▸ **Assigned task**: Give the whole listing again, exactly as written.

━━━━━━━━━━━━━━━━━━━━

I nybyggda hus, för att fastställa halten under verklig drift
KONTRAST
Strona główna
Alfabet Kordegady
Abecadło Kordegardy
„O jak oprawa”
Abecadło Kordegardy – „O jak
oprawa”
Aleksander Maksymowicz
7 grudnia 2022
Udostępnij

━━━━━━━━━━━━━━━━━━━━

▸ **Task output**:
I nybyggda hus, för att fastställa halten under verklig drift
KONTRAST
Strona główna
Alfabet Kordegady
Abecadło Kordegardy
„O jak oprawa”
Abecadło Kordegardy – „O jak
oprawa”
Aleksander Maksymowicz
7 grudnia 2022
Udostępnij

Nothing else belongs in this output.